We decided to try this chinese fusion place because of seattle restaurant week, and there were some hits and misses. I would still recommend this as a good place to dine, but not for super authentic chinese food, just well done chinese-y food.
The pan-fried turnip cake was the most disappointing dish of the day – it was really solid and tough, and not tender like typical turnip/radish cake found in Hong Kong or Singapore. The flour to water ratio is totally off. I would not recommend this!
We had the diver scallop chips, also known as keropok in the part of the world that invented this. It doesn’t have the same texture as scallop, but does have a really strong scallop taste due to the scallop being mashed up into the paste/chip that is then deep fried. Great with thai sweet chilli sauce, which they do not have. Not sure if it’s worth the $4 since this is typically served as an appetizer in most Indonesian restaurants, but prawn flavoured instead of scallop flavoured and is more flour than scallop.

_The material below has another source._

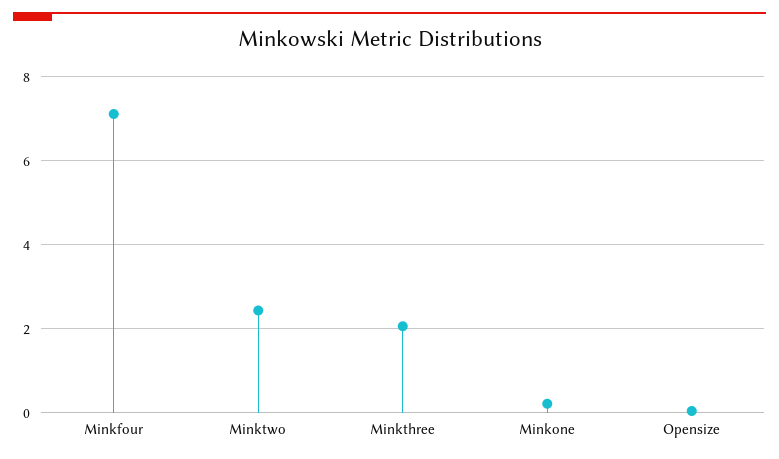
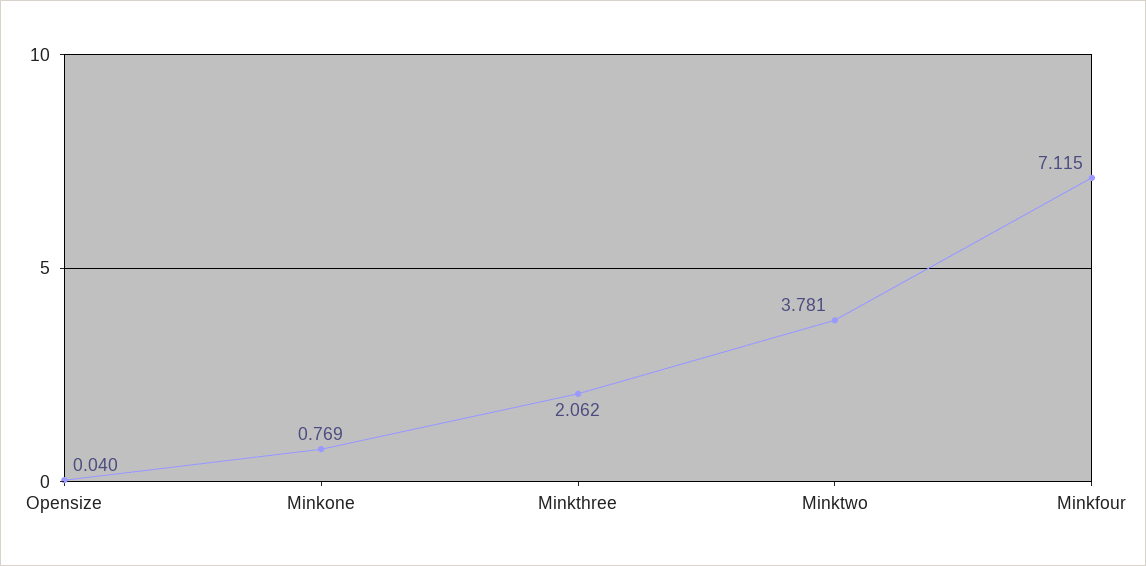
Minktwo: 2.4 -> 3.781
Minkone: 0.2 -> 0.769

Their Sheng Jian Bao are not bad, but not true “sheng jian bao” in the original sense of the word. For pretty legit sheng jian bao, I would go to Doughzone Dumpling House where they pan sear proper bao, with the fluffy pastry skin and all. This was more like xiao long baos that have been pan fried. Good, but not quite what “sheng jian bao” means.
We had a pretty innovative chinese fusion dessert – Pu Erh Creme Brulee. The tea taste was strong but not distinctly pu erh, still it was a great creme brulee! It’s a pretty good idea to try to incorporate fragrant chinese teas into western desserts.